▸ CONSIGNES:
1. Répondez aux questions suivantes à partir de la notice sur Francine Ouellette.
(a) Dans quelle ville et à quelle date Francine Ouellette est-elle née ?
(b) Dans quelle ville part-elle vivre après avoir quitté l'enseignement ?
(c) Quel prix « Le sorcier » a-t-il reçu ?
2. Recopiez la notice sur Francine Ouellette depuis « Le sorcier a » jusqu'à « millions de téléspectateurs. » inclus.

▸ EXTRAIT:
«Au nom du père et du fils»
Francine Ouellette
Au
nom du père et du fils (tome 1)
Le
sorcier (tome 2)
Née
à Montréal, le 11 mars 1947, Francine Ouellette a étudié à l'École des
beaux-arts de Montréal. Elle a enseigné les arts plastiques à la Polyvalente de
Mont-Laurier, tout en faisant de la
sculpture. Dans les années soixante-dix, elle abandonne sa carrière
d'enseignante pour vivre à Schefferville où elle se consacre à ses deux
passions : l'aviation et l'écriture.
Mais,
depuis l'enfance, elle écrivait et voulait devenir écrivain. La parution de son
livre «Au nom du père et du fils», en 1984, puis du deuxième volet, «Le
sorcier», en 1986, l'a
hissée d'emblée au rang des meilleurs auteurs de romans historiques québécois.
Le sorcier a reçu le prix «France-Québec Jean-Hamelin» en 1986. Ces deux
ouvrages ont connu un succès incomparable au Québec puisque, fait rare, plus de
150 000 exemplaires ont été vendus. Quant à l’adaptation télévisée de ces deux
romans, elle a été suivie religieusement par des millions de téléspectateurs.

▸ EXTRAIT DES DONNÉES:
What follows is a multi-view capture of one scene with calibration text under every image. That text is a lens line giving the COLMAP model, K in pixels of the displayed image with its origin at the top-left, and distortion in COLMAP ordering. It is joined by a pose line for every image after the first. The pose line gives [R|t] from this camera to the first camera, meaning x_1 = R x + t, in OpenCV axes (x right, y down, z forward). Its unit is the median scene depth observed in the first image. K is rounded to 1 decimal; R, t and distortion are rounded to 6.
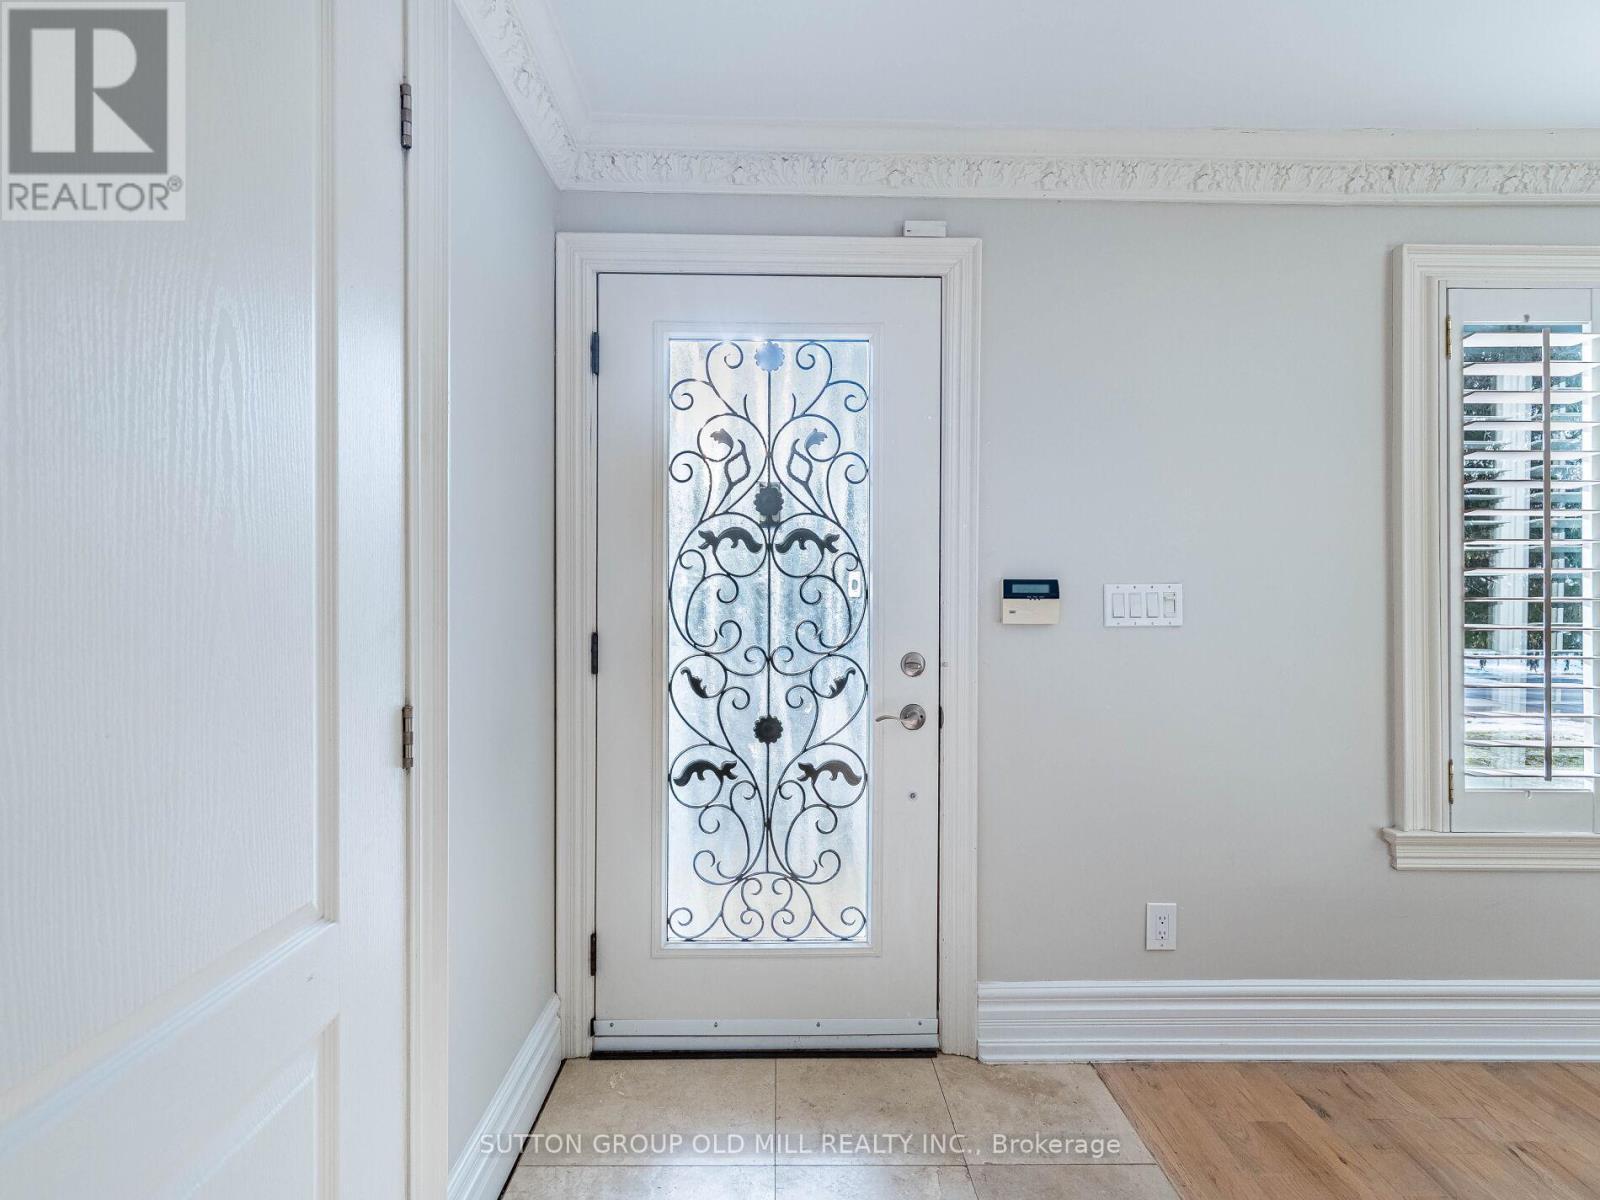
lens RADIAL K [[758.7, 0, 798.6], [0, 758.7, 597.5], [0, 0, 1]] dist [0.001650, 0.000377]
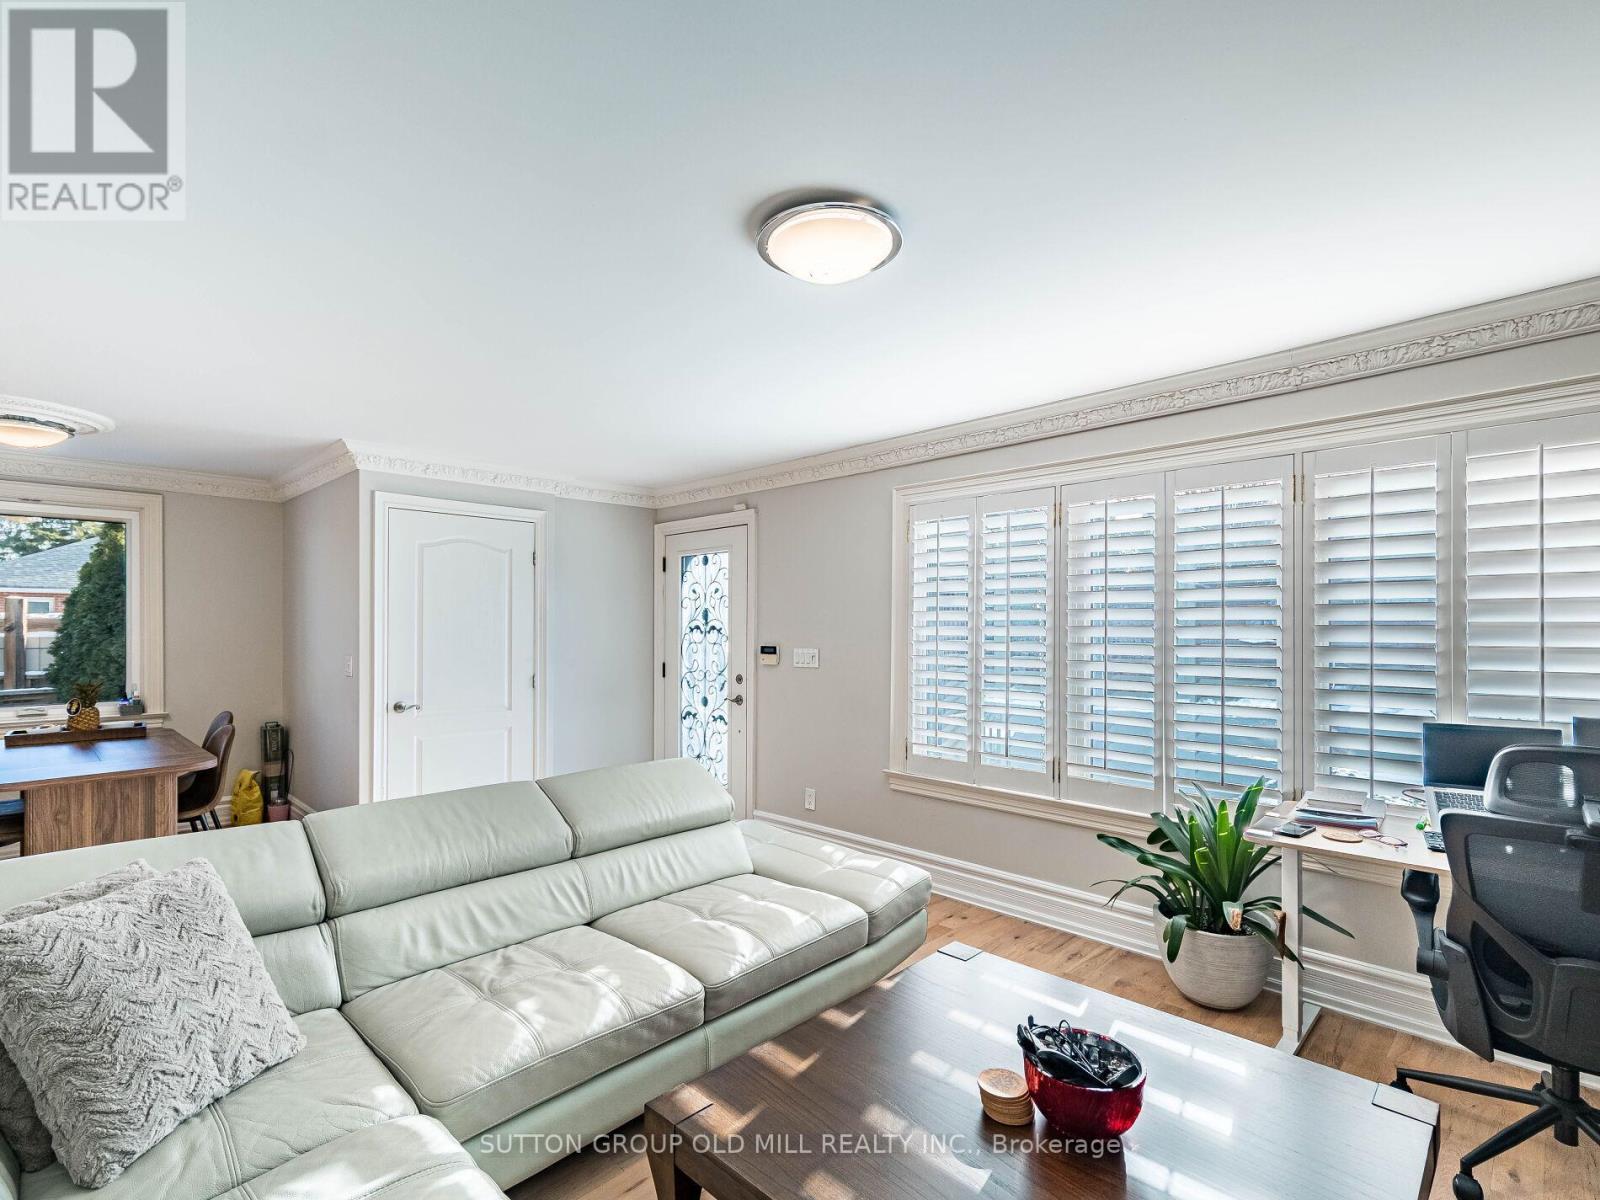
lens RADIAL K [[758.7, 0, 800.2], [0, 758.7, 613.1], [0, 0, 1]] dist [0.001650, 0.000377]
pose [[0.708426, -0.016394, -0.705595, 2.063173], [0.002974, 0.999791, -0.020244, -0.079092], [0.705779, 0.012243, 0.708326, -0.639009]]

▸ RÉPONSES DANS L'ORDRE:
1.
(a) À Montréal, le 11 mars 1947.
(b) À Schefferville.
(c) Le prix « France-Québec Jean-Hamelin », en 1986.

2.
Le sorcier a reçu le prix «France-Québec Jean-Hamelin» en 1986. Ces deux
ouvrages ont connu un succès incomparable au Québec puisque, fait rare, plus de
150 000 exemplaires ont été vendus. Quant à l’adaptation télévisée de ces deux
romans, elle a été suivie religieusement par des millions de téléspectateurs.